After that experience, I asked my boss, who was also a member of our church, to get me plugged in to a group at the church. I got into a men’s group and the first question they asked was “How is your personal relationship with Jesus?” That made me ask if I have a personal relationship, and if I do, what is it like? It was a small group where we could be genuine and authentic.

They were also big on obedience discipleship. Jesus said, if you love me you will follow my commands. He says loving me empowers you to obey me, just like a child.

In their song, What if I Stumble, DC TALK makes this statement: 

The greatest single cause of atheism in the world today is Christians who acknowledge Jesus with their lips, then walk out the door and deny him by their lifestyle.

That was me! So I recommitted my life to Jesus in February 2019 and was rebaptized in April 2019.

This joy (fruit of the spirit) that started to come to life brought freedom! Now I want everybody to want that! Jesus is about mercy and selflessness. And that realization drove me to the frontlines to see others set free! My whole life I sought meaning and purpose without ever including God. In less than one year, I didn’t care about anything but knowing that I am His. It is hard to fully explain the change that has occurred in me. My parents told me recently that they always anticipated getting a call asking them to identify my body. That’s the path I was headed down, that the kind of life I had chosen to live. Understanding God’s love and grace radically transformed my life.

The one who has been forgiven much loves much (Luke 7:47).

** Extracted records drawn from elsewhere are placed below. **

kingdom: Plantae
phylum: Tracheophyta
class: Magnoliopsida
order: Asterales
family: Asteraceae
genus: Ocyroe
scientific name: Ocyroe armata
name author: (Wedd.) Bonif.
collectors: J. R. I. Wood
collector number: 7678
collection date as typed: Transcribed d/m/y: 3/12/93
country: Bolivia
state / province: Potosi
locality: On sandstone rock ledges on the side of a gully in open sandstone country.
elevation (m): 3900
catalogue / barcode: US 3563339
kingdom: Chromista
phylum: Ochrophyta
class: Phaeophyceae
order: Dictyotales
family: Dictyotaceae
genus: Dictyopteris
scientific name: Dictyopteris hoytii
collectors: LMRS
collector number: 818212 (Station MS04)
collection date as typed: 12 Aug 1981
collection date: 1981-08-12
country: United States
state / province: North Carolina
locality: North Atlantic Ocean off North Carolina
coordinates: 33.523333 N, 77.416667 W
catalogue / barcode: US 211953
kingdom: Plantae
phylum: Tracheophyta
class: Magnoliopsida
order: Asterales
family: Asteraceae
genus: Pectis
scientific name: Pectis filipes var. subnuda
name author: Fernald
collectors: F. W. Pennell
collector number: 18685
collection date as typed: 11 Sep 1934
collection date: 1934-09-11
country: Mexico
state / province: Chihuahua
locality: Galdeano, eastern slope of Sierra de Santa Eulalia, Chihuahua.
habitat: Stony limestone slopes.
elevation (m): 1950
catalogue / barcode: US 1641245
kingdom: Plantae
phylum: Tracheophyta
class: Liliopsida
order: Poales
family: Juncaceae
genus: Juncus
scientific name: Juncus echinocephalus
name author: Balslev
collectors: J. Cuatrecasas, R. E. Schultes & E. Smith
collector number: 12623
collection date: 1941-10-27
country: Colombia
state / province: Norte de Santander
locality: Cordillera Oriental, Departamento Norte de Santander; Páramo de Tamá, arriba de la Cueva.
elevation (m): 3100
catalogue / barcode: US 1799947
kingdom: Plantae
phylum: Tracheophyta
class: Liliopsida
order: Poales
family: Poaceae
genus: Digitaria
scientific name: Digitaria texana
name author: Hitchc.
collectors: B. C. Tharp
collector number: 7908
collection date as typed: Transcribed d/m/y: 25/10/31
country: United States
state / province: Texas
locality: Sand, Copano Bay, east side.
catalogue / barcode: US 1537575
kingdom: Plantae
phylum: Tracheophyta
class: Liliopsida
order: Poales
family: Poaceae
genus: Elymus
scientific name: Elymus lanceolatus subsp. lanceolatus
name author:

I have found this to be true in my life, when I finally understood God’s grace. Jesus on the cross was God telling me that He loves me. If I was worth dying for, He’s worth living for! 

I started visiting the residents of a halfway house and one of the guys invited me to a Bible study at a place called Victory House. I would go with a friend named Tom, and he invited me to live my life on mission. I remember we were leaving one night and I told Tom, “As long as my heart is beating, I’ll see you tomorrow.” That seemed like such a random comment I couldn’t even explain why I said it, but the next morning I found myself dying to play a song I used to listen to as a child. And one of the verses says “As long as my heart is beating, where You lead me I will follow, where You lead me I give my life away” That was it! I was sold out to Jesus and as long as my heart is beating, I will follow!